The International Research Fellowship Program enables U.S. scientists and engineers to conduct nine to twenty-four months of research abroad. The program's awards provide opportunities for joint research, and the use of unique or complementary facilities, expertise and experimental conditions abroad.
This award will support a twenty-four-month research fellowship by Dr. J. Matthew Watson to work with Dr. Karel Riha at the Gregor Mendel Institute of Molecular Plant Biology, in Vienna, Austria.
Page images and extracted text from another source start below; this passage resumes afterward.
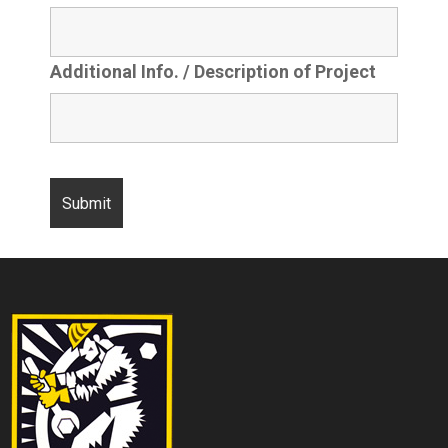
Additional Info. / Description of Project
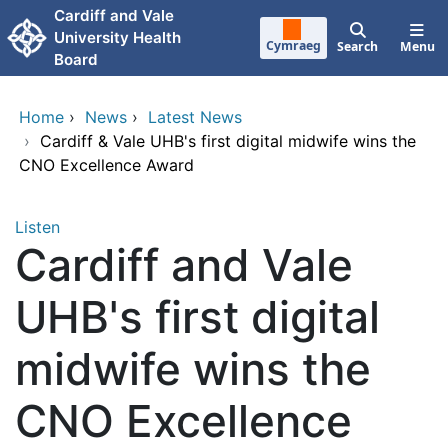
Skip to main content
Cardiff and Vale
University Health
Cymraeg
Search
Menu
Board
Home
›
News
›
Latest News
›
Cardiff & Vale UHB's first digital midwife wins the
CNO Excellence Award
Listen
Cardiff and Vale
UHB's first digital
midwife wins the
CNO Excellence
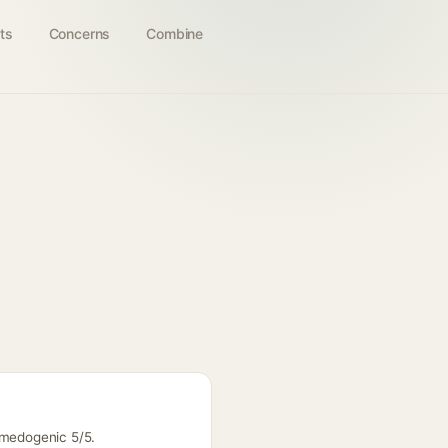
ts
Concerns
Combine
omedogenic 5/5.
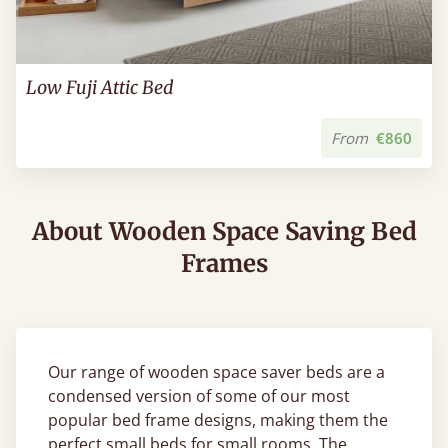
Low Fuji Attic Bed
From
€860
About Wooden Space Saving Bed
Frames
Our range of wooden space saver beds are a
condensed version of some of our most
popular bed frame designs, making them the
perfect small beds for small rooms. The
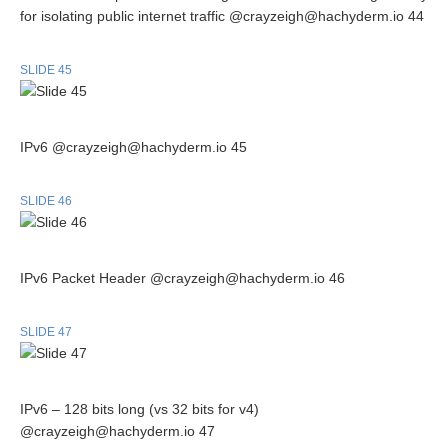
for isolating public internet traffic @crayzeigh@hachyderm.io 44
SLIDE 45
IPv6 @crayzeigh@hachyderm.io 45
SLIDE 46
IPv6 Packet Header @crayzeigh@hachyderm.io 46
SLIDE 47
IPv6 – 128 bits long (vs 32 bits for v4)
@crayzeigh@hachyderm.io 47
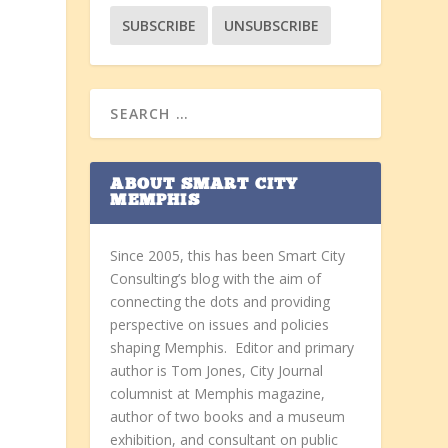
ABOUT SMART CITY
MEMPHIS
Since 2005, this has been Smart City
Consulting’s blog with the aim of
connecting the dots and providing
perspective on issues and policies
shaping Memphis. Editor and primary
author is Tom Jones, City Journal
columnist at Memphis magazine,
author of two books and a museum
exhibition, and consultant on public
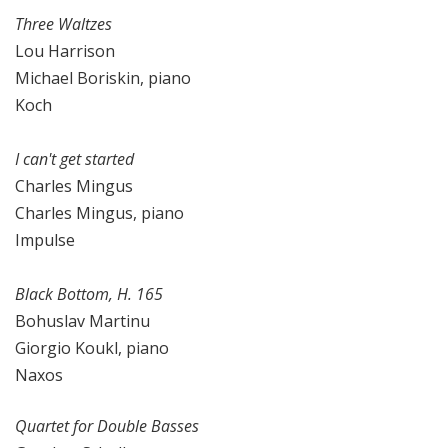
Three Waltzes
Lou Harrison
Michael Boriskin, piano
Koch
I can't get started
Charles Mingus
Charles Mingus, piano
Impulse
Black Bottom, H. 165
Bohuslav Martinu
Giorgio Koukl, piano
Naxos
Quartet for Double Basses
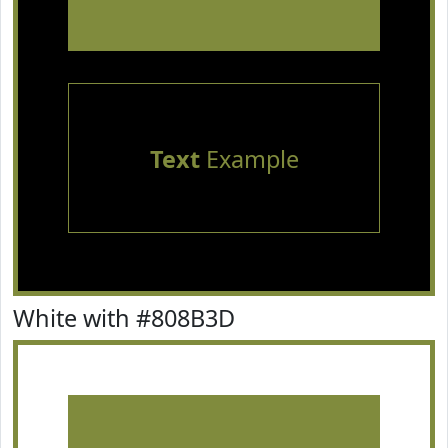
Text
Example
White with #808B3D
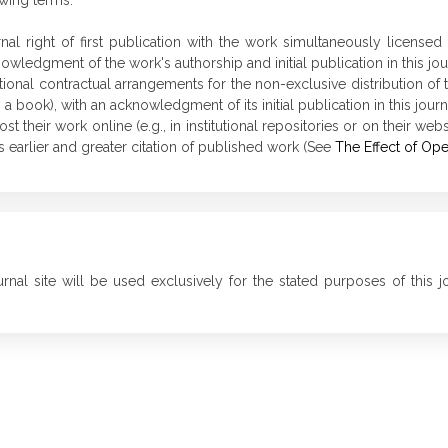
owing terms:
rnal right of first publication with the work simultaneously license
wledgment of the work's authorship and initial publication in this jou
tional contractual arrangements for the non-exclusive distribution of t
in a book), with an acknowledgment of its initial publication in this journ
their work online (e.g., in institutional repositories or on their webs
 earlier and greater citation of published work (See
The Effect of Op
nal site will be used exclusively for the stated purposes of this j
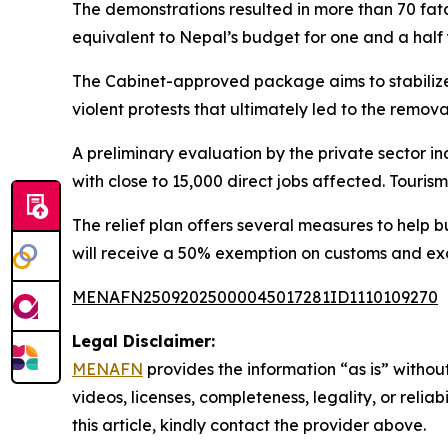
The demonstrations resulted in more than 70 fatal
equivalent to Nepal’s budget for one and a half y
The Cabinet-approved package aims to stabilize v
violent protests that ultimately led to the remo
A preliminary evaluation by the private sector in
with close to 15,000 direct jobs affected. Touri
The relief plan offers several measures to help b
will receive a 50% exemption on customs and exc
MENAFN25092025000045017281ID1110109270
Legal Disclaimer:
MENAFN
provides the information “as is” without
videos, licenses, completeness, legality, or reliab
this article, kindly contact the provider above.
Global climactic change is expected to challenge the world's organisms with new extremes in their environments. Plants, because of their inability to leave their current environment, must adapt to their new environmental extremes or die. Many studies have borne out the abilities of plants to respond to changes in climate, both in the short-term by physiological changes but also through adaptation by genetic and epigenetic changes. A major barrier to genetic rearrangements is telomeres, the physical ends of eukaryotic chromosomes. Telomeres serve to overcome the end-replication problem, and prevent the chromosome ends from being recognized as DNA double strand breaks. Increases in abiotic stress in humans have been linked to a decrease in the total length of the telomere when compared with age-matched controls, suggesting that an increase in stress may abrogate the ability of telomeres to protect the end of the chromosome. Furthermore, the environmental extremes predicted to occur in response to global warming have been shown to disrupt telomere function. The applicant hypothesizes that chronic exposure of Arabidopsis thaliana to some of the stresses proposed to be caused by global warming will result in changes in telomere structure and abrogation of telomere function. Loss of function will be evidenced by an increase in telomere recombination and an increase in the number of telomere fusions, leading to genomic instability. A seven lab consortium is beginning a systematic study of the genetic and epigenetic changes that occur in Arabidopsis in response to acute and chronic stress. As a small part of this study, the effect of these stressors on telomeres will be integrated with global changes in the plant's genome and epigenome, with the eventual goal of determining the molecular pathways that lead from stress response to telomere dysfunction.